Ein derartiger Übertragungsakt liegt nicht in dem vorgenannten, auf die Fondsanteile bezogenen Zweiterwerb und seinem Vollzug. Die Revisionsbegründung geht zu Recht davon aus, dass Gegenstand eines solchen Zweiterwerbs die verbrieften (oder elektronischen, vgl. § 95 Abs. 1 Satz 1 KAGB) Anteilsscheine sind. Damit gehen zwar sämtliche Rechte und Pflichten aus dem Investmentvertrag auf den Erwerber über. Denn diese Rechte und Pflichten sind in den Anteilsscheinen verbrieft. Dagegen sind Sekundäransprüche auf Schadensersatz und aus ungerechtfertigter Bereicherung, die zuvor in der Person des Ersterwerbers entstanden sind, nicht in den Anteilsscheinen verbrieft. Es handelt sich auch nicht um im Verhältnis zu den verbrieften Rechten akzessorische Ansprüche, die ohne weiteres mit ersteren auf den Zweiterwerber übergehen. Hiervon kann vielmehr nur ausgegangen werden, wenn solche Sekundäransprüche mit dem verbrieften Recht mitübertragen worden sind. Eine solche Vereinbarung über die Übertragung auch der in der Person der USB ggf. entstandenen Sekundäransprüche gegen die Beklagte macht die Revision nicht geltend. Hierfür ist auch nichts ersichtlich. Insbesondere kann nicht davon ausgegangen werden, dass die USB sich - in der hier unterstellten Variante des Zweiterwerbs - überhaupt solcher Forderungen bewusst war und sie mit den Fondsanteilen an den Kläger weiterveräußern wollte.

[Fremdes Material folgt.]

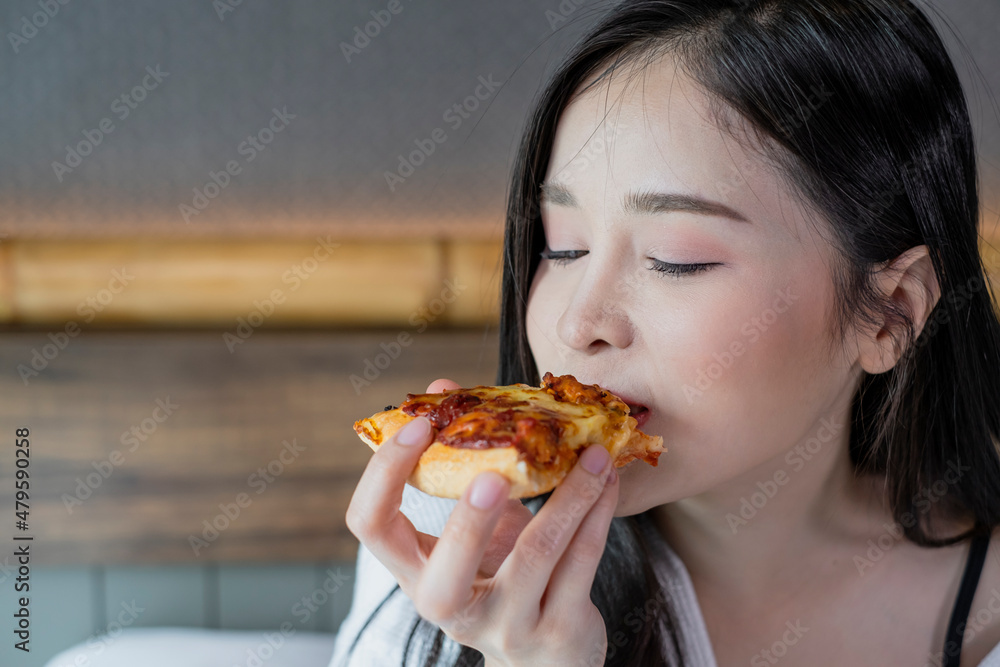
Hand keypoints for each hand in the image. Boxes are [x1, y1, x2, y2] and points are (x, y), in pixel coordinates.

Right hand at [345, 378, 618, 665]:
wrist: (546, 658)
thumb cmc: (499, 575)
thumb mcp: (473, 528)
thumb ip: (459, 463)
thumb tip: (442, 386)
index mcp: (416, 571)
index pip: (371, 527)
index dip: (385, 475)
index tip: (416, 425)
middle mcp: (451, 607)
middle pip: (447, 574)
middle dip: (470, 522)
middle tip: (494, 475)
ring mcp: (507, 625)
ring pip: (536, 557)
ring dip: (568, 497)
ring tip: (590, 452)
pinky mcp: (559, 629)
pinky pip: (581, 562)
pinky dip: (597, 512)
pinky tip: (607, 479)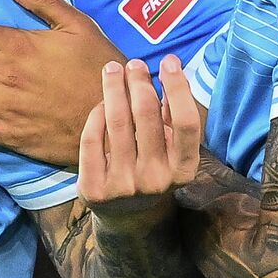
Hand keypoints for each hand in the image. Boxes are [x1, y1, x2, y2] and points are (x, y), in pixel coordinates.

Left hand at [78, 57, 202, 222]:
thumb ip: (172, 115)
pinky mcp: (94, 189)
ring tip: (112, 70)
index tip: (170, 61)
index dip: (179, 88)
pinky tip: (101, 102)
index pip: (186, 123)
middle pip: (146, 116)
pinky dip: (96, 115)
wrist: (128, 216)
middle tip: (134, 63)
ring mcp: (123, 185)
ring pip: (116, 122)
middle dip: (139, 81)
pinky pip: (91, 139)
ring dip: (114, 88)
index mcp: (183, 169)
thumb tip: (172, 66)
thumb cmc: (153, 167)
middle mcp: (156, 179)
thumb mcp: (172, 149)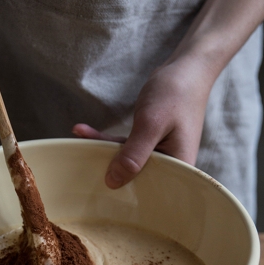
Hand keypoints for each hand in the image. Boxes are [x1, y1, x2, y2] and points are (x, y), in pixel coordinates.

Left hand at [72, 55, 213, 188]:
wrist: (185, 70)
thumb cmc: (174, 95)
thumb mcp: (151, 124)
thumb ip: (133, 153)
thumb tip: (113, 182)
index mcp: (178, 168)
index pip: (150, 191)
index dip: (126, 195)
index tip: (98, 192)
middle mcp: (170, 166)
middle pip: (136, 179)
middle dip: (109, 174)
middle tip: (81, 170)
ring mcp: (158, 156)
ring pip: (126, 162)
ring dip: (102, 151)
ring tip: (78, 140)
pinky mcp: (149, 145)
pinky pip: (124, 148)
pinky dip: (106, 139)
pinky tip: (83, 130)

Kommt bei der Beurteilung eines Sachverhalts die Anwendung ausländischen Rechts in Betracht, ist das deutsche internationale Privatrecht von Amts wegen zu beachten. Es ist darauf hin zu prüfen, ob deutsches oder ausländisches Sachrecht auf den geltend gemachten Anspruch anzuwenden ist. Falls danach eine ausländische Rechtsordnung berufen ist, muss das Gericht das ausländische Recht nach § 293 ZPO unter Beachtung der vom BGH hierzu entwickelten Grundsätze ermitteln. Vorliegend kommt nach dem Vorbringen der Beklagten in beiden Vorinstanzen in Betracht, dass die zwischen den Parteien des vorliegenden Rechtsstreits bestehenden Rechtsverhältnisse nicht nach deutschem, sondern nach luxemburgischem Sachrecht zu beurteilen sind. Dass das LG diese Frage nicht geprüft hat, begründet einen zur Aufhebung seiner Entscheidung führenden Rechtsfehler. Welches sachliche Recht auf das streitige Rechtsverhältnis anzuwenden ist, kann i.Ü. auch nicht deshalb in der Revisionsinstanz offenbleiben, weil die Anwendung deutschen oder fremden Rechts nicht zu verschiedenen Ergebnissen führt.